Enge Röhre als Verbindung zur Außenwelt
Bis dahin hatten die Eingeschlossenen teils tagelang nur über eine sehr enge Röhre eine Verbindung zur Außenwelt. Durch diese erhielten sie Sauerstoff, Trockenfrüchte, Popcorn, Wasser und Medikamente wie Antidepressiva. Berichten zufolge litten sie in ihrem Gefängnis unter dem Berg an Kopfschmerzen, Verstopfung und an Platzangst.
Später konnten die Retter eine breitere Röhre anlegen. Damit gab es seit vergangenem Dienstag wieder warme Mahlzeiten für die Männer: Gerichte aus Reis und Linsen, Fladenbrot, Gemüse und Früchte. Auch konnten die Arbeiter mittels einer Kamera direkt mit den Helfern kommunizieren und Mitteilungen an ihre Angehörigen durchgeben.
Der Unglücksort befindet sich nahe der Kleinstadt Uttarkashi im Himalaya-Bundesstaat Uttarakhand. Die Region ist bekannt für viele hinduistische Tempel und als Pilger- und Touristenort beliebt. Der Tunnel sollte die Verkehrsverbindungen dorthin verbessern.
Erinnerungen an Höhlen-Drama von Thailand
Die gefährliche Rettungsaktion hat Erinnerungen an das Höhlen-Drama von Thailand geweckt: Vor fünf Jahren wurden ein Jugend-Fußballteam und sein Trainer in der Tham-Luang-Höhle im Norden des Landes von Wassermassen überrascht. Sie waren - ebenfalls 17 Tage lang - vier Kilometer vom Eingang entfernt im Berg gefangen.

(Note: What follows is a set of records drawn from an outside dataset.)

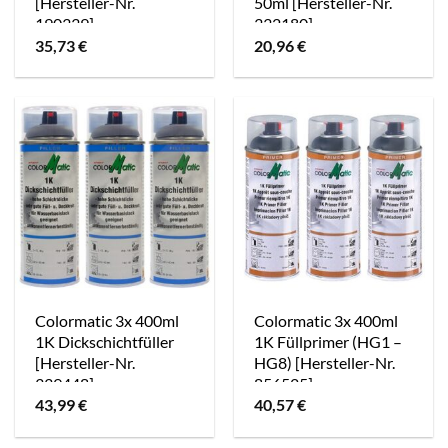
[Hersteller-Nr.
50ml [Hersteller-Nr.
190339]
332180]
35,73
€
20,96
€
Colormatic 3x 400ml
Colormatic 3x 400ml
1K Dickschichtfüller
1K Füllprimer (HG1 –
[Hersteller-Nr.
HG8) [Hersteller-Nr.
339448]
856525]
43,99
€
40,57
€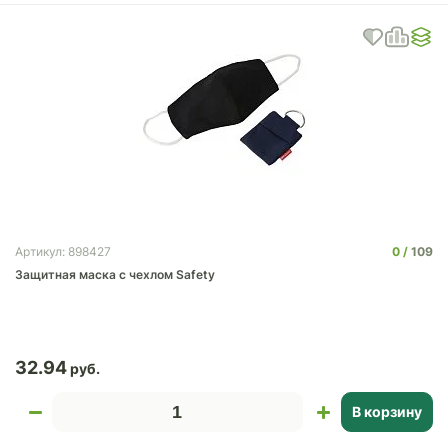
0
109
Артикул: 898427
Защитная маска с чехлом Safety
32.94
В корзину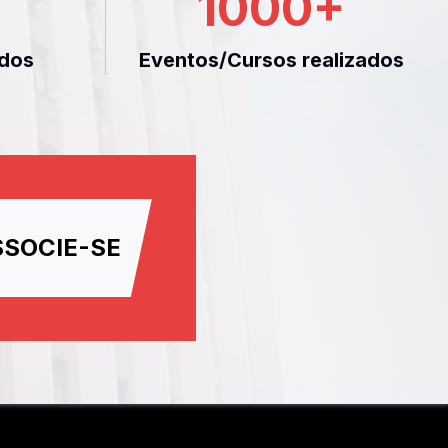
1000
+
dos
Eventos/Cursos realizados
SSOCIE-SE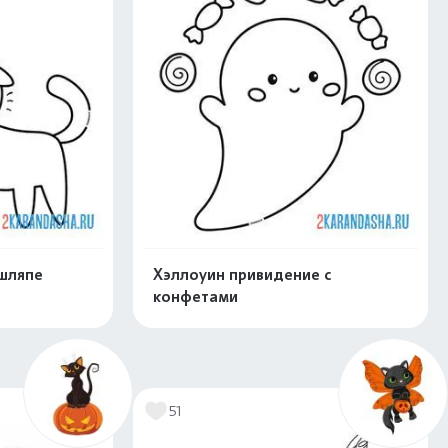
 шляпе
Хэллоуин привидение с
конфетами
нлайн
Раскрасить онлайн
51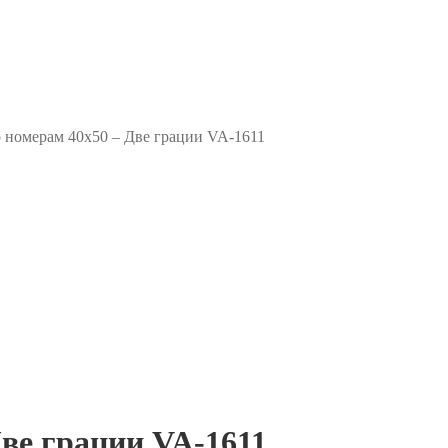
 номерам 40х50 – Две грации VA-1611
ве грации VA-1611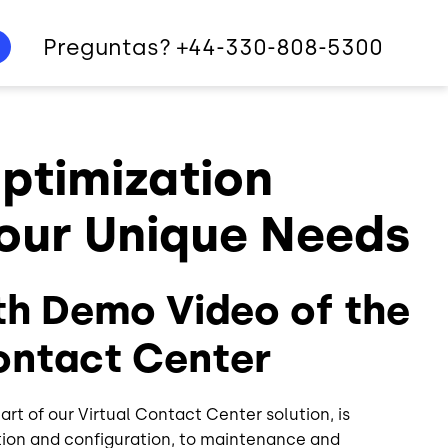
Preguntas? +44-330-808-5300
ptimization
Your Unique Needs
th Demo Video of the
Contact Center
rt of our Virtual Contact Center solution, is
tion and configuration, to maintenance and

Experten aus aller Welt beteiligten sich an der waghalsigen Rettung, so wie jetzt auch in Indien. Nach zweieinhalb Wochen hatten Spezialtaucher schließlich auch den letzten Jungen aus dem Felsen-Gefängnis befreit. Das thailändische Heldenepos ist bereits vielfach verfilmt und in Büchern erzählt worden. Ob auch Indiens Tunnel-Drama ähnlich vermarktet wird, bleibt abzuwarten.
Sicher ist: Indien will nun alles tun, um derartige Unglücke bei Tunnelbauarbeiten künftig zu vermeiden. Die Behörde, die sich in dem Land um Autobahnen kümmert, will bei allen 29 Tunnels, die sich derzeit im Bau befinden, Sicherheitsprüfungen durchführen.